I agree with everyone else that you don't need to be so detailed all the time, only when you choose to be. Simple updates are good enough, no fireworks needed, ever.

I greatly appreciate the honesty and would ask you to remember that you need feel no shame or upset just because you don't know how to solve the FPLT. Solving that is an architectural issue more than a coding one, and experience and a bit of luck is mostly the only way to resolve it - and you're gaining experience by trying solutions and failing. That's perfectly fine, and is what development is all about. Don't feel bad about sharing that!

My take on FPLT is not worth giving: you'll figure it out, I'm sure.
+ + + +
■ PROBLEMS TO SOLVE:
1. Answer these questions about the comment:
(a) When does the comment say being detailed is needed?
(b) What kind of issue does the comment call solving the FPLT, rather than a coding one?
(c) How does the writer describe their own take on FPLT?
2. Filter the entries down to every line that contains the string "construction".
The comment and the entries are unrelated material.
+ + + +
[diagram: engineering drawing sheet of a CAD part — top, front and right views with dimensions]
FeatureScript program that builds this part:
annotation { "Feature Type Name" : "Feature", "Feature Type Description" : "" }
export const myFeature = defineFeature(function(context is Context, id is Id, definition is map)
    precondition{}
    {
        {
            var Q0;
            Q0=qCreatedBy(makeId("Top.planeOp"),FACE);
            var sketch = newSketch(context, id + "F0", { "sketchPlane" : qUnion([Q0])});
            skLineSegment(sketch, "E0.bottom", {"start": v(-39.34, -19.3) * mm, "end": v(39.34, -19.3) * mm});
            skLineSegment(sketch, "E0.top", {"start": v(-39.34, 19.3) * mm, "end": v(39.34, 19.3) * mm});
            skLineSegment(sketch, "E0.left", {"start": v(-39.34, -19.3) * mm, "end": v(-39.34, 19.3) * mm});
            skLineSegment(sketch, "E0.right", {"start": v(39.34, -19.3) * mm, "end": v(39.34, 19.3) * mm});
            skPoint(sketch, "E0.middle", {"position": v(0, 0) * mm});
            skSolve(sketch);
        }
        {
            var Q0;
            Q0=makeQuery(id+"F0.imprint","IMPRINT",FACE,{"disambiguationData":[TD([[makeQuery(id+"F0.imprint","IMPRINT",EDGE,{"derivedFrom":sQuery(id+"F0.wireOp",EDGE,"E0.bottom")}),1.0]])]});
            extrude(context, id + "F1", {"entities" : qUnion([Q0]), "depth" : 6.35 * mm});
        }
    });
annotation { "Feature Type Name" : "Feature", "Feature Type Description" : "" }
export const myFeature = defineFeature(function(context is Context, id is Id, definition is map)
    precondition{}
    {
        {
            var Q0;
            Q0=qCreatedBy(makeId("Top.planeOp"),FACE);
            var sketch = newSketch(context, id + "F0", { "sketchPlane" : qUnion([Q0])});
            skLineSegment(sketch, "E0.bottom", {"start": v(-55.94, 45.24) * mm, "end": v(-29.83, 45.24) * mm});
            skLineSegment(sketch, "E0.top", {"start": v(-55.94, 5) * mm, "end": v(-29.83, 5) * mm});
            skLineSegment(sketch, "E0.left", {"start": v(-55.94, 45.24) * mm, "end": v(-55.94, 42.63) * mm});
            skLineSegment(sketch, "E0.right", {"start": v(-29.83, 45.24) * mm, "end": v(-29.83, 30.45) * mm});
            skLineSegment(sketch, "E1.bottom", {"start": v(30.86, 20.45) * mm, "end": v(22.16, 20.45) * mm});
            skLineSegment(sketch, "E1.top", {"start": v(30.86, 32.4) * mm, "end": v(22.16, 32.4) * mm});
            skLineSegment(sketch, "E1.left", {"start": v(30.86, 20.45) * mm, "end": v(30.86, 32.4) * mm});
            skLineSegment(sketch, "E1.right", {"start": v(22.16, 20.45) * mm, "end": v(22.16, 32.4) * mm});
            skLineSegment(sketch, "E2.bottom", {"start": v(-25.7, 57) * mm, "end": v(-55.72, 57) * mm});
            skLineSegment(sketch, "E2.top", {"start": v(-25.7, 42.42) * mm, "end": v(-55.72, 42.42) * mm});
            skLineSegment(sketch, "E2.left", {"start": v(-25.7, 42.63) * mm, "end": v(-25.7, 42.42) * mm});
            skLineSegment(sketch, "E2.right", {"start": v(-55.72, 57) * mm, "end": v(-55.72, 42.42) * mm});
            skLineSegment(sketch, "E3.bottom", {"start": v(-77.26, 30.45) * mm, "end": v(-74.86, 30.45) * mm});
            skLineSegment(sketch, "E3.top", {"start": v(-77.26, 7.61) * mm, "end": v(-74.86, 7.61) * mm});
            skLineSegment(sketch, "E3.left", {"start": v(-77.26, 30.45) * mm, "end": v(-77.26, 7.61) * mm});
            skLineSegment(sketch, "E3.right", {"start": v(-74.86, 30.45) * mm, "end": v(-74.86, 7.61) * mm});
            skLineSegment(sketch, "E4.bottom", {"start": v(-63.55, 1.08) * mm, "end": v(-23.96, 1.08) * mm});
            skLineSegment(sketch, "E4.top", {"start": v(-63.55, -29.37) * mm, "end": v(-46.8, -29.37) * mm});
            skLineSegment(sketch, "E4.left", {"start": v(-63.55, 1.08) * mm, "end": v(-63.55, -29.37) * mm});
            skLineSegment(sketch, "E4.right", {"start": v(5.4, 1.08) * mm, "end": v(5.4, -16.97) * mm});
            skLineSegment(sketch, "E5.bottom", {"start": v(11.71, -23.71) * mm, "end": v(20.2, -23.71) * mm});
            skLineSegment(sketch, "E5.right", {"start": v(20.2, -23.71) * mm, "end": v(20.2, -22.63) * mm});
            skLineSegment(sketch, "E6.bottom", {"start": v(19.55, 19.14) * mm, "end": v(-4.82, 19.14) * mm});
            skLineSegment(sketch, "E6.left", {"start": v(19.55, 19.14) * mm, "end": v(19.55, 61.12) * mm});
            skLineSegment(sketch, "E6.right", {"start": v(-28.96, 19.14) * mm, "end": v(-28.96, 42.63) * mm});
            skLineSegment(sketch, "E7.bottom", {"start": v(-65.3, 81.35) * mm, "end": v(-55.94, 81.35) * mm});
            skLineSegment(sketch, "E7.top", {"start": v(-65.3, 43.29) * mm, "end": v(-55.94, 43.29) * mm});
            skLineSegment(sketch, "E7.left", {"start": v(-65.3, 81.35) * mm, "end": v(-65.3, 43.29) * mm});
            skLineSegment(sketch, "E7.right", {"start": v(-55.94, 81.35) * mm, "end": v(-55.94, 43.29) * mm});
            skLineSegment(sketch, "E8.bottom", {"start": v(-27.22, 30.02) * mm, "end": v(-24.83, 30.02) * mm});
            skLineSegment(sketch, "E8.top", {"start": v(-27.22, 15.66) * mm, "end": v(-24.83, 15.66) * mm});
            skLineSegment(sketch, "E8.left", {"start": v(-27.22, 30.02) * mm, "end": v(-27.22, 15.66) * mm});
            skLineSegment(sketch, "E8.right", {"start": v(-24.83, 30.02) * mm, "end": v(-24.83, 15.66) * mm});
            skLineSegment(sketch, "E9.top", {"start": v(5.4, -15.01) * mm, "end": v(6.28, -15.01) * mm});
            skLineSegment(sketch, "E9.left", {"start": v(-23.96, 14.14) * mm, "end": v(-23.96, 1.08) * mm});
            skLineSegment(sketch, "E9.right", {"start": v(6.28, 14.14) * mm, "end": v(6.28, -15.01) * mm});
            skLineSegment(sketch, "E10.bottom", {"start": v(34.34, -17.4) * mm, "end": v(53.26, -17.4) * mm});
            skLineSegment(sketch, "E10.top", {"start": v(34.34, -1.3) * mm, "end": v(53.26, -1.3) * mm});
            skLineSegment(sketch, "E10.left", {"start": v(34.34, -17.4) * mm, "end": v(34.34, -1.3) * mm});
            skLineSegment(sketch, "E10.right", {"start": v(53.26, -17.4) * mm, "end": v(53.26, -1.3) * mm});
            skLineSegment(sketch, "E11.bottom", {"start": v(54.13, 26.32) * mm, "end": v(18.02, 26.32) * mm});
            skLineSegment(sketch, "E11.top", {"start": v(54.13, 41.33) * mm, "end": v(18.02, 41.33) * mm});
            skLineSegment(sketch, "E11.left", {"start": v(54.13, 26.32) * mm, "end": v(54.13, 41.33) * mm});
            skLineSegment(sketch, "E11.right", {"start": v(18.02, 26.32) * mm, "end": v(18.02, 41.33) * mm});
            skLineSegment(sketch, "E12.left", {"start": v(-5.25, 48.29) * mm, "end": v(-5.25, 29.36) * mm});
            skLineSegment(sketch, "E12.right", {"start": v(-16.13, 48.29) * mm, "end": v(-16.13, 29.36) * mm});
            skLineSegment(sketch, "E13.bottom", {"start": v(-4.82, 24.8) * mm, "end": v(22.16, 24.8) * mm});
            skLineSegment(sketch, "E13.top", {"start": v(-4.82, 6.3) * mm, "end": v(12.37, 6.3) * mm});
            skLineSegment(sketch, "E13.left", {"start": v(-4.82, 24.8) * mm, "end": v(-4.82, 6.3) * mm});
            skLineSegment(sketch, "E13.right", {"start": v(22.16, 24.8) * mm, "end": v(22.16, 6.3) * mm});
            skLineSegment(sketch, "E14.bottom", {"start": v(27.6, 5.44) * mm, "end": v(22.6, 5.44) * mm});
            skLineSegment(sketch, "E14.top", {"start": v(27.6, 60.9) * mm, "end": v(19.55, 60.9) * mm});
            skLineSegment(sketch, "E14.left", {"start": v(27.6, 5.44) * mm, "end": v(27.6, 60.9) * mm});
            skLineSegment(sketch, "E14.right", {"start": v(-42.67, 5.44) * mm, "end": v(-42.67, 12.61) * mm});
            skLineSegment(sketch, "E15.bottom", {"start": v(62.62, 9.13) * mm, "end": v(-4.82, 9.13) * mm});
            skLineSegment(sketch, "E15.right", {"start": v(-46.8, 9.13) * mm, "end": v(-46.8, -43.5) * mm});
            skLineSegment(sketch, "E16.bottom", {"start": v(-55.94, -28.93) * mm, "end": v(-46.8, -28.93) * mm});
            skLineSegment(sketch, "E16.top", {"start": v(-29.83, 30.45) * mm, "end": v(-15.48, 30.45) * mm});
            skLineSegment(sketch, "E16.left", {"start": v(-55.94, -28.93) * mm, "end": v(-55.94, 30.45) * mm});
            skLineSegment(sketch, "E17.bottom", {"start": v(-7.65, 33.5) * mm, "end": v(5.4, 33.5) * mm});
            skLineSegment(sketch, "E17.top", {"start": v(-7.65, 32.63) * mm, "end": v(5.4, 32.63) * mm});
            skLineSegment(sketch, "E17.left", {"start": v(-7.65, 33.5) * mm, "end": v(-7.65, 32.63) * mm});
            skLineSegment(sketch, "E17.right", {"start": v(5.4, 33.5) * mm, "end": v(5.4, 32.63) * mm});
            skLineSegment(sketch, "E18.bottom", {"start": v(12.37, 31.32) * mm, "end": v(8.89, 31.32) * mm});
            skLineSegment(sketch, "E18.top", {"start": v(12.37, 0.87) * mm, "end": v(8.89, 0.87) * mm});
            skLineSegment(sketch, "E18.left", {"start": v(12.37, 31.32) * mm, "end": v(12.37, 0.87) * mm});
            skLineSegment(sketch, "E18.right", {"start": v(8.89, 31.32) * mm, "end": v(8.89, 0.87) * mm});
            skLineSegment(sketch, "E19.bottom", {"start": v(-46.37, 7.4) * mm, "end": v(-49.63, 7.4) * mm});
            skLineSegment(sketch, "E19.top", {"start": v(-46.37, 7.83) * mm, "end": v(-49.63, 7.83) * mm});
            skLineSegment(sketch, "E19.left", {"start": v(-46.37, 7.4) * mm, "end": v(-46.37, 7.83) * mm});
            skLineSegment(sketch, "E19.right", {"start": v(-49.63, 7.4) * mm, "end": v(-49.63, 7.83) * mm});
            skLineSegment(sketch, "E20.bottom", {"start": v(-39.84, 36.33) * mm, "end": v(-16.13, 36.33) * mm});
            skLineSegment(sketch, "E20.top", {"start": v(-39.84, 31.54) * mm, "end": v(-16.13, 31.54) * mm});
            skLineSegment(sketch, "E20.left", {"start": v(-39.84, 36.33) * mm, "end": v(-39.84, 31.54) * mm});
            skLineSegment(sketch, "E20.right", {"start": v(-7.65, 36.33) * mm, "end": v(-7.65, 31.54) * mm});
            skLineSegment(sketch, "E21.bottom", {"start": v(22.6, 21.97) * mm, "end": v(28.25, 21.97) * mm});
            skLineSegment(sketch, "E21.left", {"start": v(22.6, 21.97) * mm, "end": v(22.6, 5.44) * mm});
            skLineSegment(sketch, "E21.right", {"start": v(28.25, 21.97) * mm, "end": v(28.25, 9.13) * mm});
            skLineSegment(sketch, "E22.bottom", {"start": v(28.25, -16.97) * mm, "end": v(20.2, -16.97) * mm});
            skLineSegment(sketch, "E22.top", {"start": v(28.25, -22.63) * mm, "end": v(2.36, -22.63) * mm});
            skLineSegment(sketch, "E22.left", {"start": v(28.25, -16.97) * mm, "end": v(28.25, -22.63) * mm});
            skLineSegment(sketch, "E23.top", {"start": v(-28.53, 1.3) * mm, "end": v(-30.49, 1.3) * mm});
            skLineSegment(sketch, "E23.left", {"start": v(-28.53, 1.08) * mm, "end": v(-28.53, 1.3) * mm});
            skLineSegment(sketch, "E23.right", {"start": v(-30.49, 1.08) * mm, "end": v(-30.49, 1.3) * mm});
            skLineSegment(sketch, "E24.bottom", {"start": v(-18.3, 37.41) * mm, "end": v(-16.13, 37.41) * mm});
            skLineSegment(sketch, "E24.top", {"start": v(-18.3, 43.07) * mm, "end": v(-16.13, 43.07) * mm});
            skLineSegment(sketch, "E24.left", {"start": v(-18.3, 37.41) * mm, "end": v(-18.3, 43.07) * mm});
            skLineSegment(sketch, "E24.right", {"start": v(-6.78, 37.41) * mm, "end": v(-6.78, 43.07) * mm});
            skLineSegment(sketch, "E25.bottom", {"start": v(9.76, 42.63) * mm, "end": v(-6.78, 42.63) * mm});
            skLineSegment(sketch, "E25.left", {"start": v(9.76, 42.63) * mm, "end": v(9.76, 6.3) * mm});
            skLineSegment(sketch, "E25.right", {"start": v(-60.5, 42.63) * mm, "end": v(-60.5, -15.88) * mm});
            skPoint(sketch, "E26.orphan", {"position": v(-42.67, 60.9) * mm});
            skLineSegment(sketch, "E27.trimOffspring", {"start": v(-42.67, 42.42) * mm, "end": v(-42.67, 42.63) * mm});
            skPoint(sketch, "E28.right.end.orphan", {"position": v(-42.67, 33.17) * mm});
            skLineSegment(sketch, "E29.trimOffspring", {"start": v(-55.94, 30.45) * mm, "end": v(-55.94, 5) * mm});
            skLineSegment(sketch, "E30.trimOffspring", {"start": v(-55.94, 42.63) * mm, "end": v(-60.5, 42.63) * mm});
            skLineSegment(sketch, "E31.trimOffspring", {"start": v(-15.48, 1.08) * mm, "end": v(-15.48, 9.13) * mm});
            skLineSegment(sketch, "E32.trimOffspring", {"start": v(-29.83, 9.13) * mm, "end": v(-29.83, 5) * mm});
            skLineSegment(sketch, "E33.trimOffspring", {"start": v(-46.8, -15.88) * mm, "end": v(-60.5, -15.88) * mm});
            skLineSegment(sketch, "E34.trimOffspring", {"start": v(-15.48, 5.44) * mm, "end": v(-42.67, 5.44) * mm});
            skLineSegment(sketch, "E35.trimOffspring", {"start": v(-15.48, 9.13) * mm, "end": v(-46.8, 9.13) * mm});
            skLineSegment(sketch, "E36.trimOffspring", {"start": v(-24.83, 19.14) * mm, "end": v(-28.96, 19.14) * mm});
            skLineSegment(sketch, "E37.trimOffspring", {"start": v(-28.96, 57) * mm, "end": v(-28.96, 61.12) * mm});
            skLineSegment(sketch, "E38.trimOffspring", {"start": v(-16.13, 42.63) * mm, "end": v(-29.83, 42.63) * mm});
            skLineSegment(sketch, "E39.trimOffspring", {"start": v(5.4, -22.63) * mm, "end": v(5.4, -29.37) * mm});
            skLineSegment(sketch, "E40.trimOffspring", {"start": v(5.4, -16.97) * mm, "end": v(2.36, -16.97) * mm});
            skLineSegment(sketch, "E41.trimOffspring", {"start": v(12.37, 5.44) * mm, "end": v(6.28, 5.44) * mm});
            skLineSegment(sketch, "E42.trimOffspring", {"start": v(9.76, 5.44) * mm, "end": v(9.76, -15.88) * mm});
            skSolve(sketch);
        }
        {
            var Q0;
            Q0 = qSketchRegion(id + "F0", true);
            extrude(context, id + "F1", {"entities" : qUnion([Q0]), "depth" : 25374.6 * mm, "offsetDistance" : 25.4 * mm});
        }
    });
+ + + +
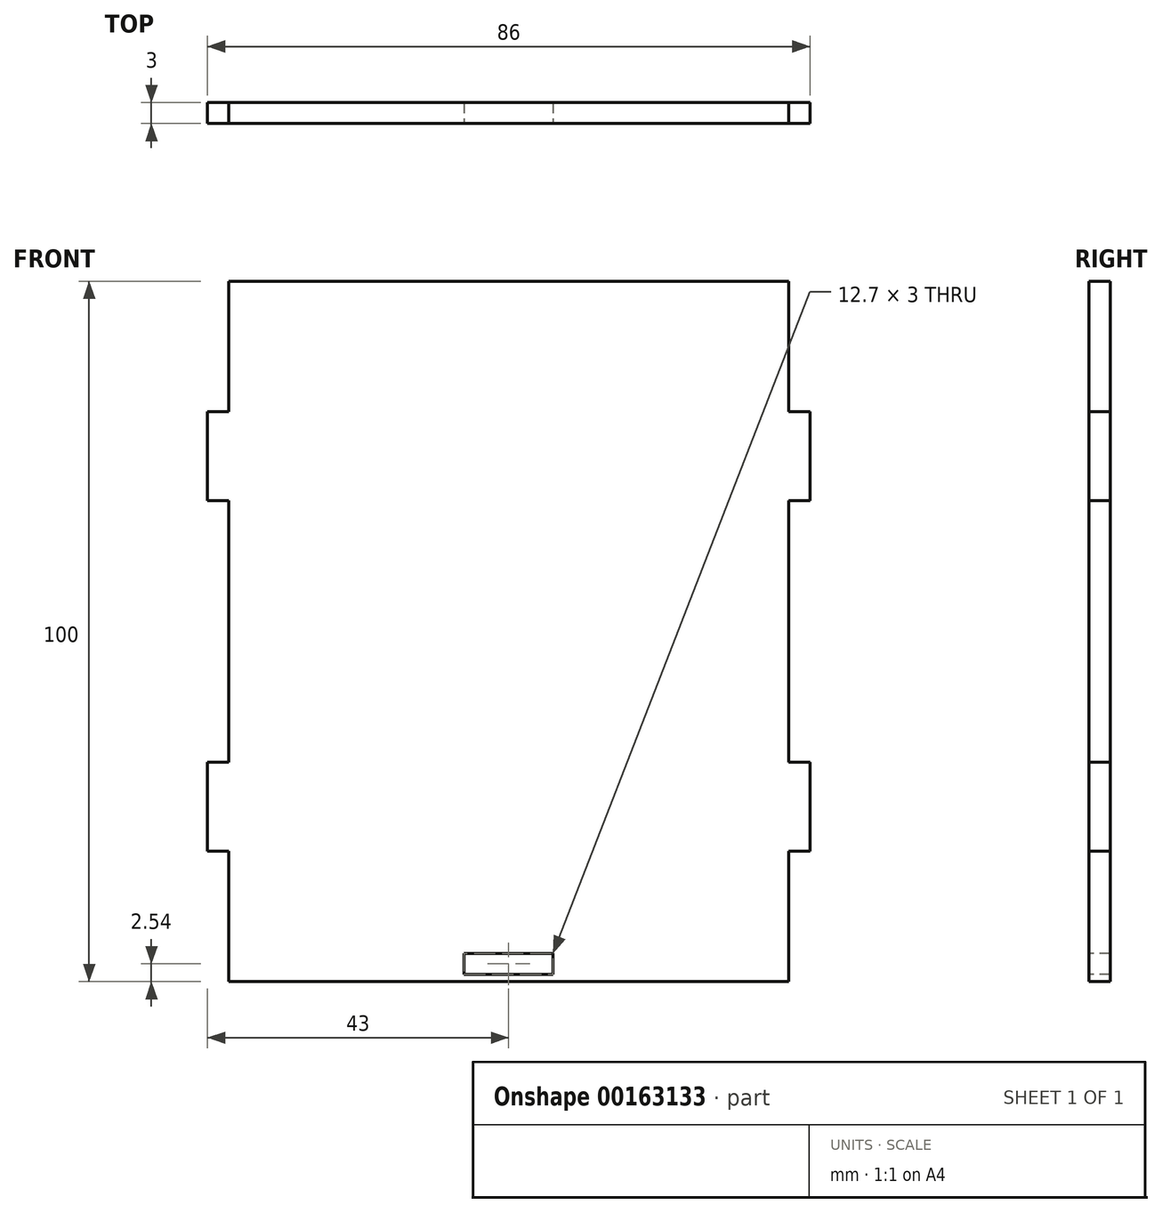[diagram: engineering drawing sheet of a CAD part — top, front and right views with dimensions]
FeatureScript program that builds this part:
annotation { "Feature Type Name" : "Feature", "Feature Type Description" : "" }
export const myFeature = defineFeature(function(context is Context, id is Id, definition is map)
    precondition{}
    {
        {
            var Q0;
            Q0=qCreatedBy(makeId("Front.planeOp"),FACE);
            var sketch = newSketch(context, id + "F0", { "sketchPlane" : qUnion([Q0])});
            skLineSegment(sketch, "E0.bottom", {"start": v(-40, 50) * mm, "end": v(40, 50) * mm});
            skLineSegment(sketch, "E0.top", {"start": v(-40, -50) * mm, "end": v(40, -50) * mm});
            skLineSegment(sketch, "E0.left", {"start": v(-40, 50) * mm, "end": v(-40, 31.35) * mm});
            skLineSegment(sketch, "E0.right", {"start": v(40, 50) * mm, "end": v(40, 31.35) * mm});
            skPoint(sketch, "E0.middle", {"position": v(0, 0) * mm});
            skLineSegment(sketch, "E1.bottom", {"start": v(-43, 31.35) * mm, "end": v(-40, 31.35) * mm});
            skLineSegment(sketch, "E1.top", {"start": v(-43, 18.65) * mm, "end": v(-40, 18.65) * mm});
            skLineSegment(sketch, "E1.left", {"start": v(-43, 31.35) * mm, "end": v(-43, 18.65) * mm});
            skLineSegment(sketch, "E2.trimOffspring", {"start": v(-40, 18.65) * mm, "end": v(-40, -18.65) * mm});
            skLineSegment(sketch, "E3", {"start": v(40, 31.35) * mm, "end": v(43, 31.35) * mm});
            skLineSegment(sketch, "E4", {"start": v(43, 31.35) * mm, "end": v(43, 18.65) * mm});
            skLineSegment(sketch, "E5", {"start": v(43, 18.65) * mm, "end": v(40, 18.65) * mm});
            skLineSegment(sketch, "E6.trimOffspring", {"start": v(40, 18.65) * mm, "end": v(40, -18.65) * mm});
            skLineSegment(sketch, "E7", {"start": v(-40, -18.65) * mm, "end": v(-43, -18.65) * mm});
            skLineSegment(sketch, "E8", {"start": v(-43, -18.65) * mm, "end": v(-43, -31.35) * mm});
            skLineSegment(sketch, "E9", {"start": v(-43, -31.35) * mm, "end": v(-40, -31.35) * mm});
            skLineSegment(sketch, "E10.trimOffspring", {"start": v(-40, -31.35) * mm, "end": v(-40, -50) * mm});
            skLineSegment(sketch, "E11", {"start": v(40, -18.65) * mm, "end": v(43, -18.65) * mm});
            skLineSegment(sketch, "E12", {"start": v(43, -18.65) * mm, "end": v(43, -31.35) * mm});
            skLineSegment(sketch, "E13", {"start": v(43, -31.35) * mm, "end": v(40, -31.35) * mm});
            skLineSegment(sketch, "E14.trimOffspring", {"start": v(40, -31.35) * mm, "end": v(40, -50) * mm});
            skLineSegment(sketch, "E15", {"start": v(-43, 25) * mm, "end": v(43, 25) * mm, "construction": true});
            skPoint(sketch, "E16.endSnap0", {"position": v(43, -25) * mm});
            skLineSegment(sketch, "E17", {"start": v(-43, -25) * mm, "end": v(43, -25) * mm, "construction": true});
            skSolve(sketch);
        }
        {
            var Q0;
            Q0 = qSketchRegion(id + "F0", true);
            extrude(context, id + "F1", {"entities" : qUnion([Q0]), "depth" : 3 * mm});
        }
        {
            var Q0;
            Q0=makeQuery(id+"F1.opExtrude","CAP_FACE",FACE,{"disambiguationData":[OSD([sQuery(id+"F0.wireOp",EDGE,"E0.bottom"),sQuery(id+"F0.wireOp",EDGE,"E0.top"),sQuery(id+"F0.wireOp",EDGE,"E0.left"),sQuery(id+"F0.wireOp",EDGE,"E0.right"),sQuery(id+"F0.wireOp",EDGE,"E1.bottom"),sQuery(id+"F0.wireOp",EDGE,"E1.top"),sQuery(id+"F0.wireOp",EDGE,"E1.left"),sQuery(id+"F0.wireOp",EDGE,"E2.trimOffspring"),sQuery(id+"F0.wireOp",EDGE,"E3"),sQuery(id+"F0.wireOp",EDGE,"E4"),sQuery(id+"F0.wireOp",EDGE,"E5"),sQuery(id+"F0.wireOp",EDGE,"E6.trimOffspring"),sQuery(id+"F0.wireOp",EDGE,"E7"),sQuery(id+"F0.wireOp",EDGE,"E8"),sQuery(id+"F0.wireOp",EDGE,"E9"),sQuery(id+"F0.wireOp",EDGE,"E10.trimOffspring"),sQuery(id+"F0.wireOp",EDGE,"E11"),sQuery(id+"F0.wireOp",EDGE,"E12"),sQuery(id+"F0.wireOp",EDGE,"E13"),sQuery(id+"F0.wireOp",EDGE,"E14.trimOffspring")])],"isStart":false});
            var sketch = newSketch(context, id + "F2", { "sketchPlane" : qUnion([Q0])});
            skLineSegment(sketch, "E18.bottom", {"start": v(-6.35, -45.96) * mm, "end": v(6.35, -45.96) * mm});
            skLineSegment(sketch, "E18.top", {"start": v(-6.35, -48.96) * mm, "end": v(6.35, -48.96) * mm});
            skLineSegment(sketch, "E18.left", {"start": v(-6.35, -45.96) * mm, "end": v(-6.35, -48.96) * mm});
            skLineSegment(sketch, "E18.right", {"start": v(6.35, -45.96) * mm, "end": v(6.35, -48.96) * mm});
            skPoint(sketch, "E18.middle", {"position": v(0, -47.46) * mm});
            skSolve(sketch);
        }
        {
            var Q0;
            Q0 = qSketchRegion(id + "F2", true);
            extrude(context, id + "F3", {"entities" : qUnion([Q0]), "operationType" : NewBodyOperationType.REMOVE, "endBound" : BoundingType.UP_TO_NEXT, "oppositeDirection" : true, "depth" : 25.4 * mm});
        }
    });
+ + + +
■ ANSWERS FOR THIS EXERCISE:
1.
(a) Only when you choose to be.
(b) An architectural issue.
(c) As not worth giving.

2.
            skLineSegment(sketch, "E15", {"start": v(-43, 25) * mm, "end": v(43, 25) * mm, "construction": true});
            skLineSegment(sketch, "E17", {"start": v(-43, -25) * mm, "end": v(43, -25) * mm, "construction": true});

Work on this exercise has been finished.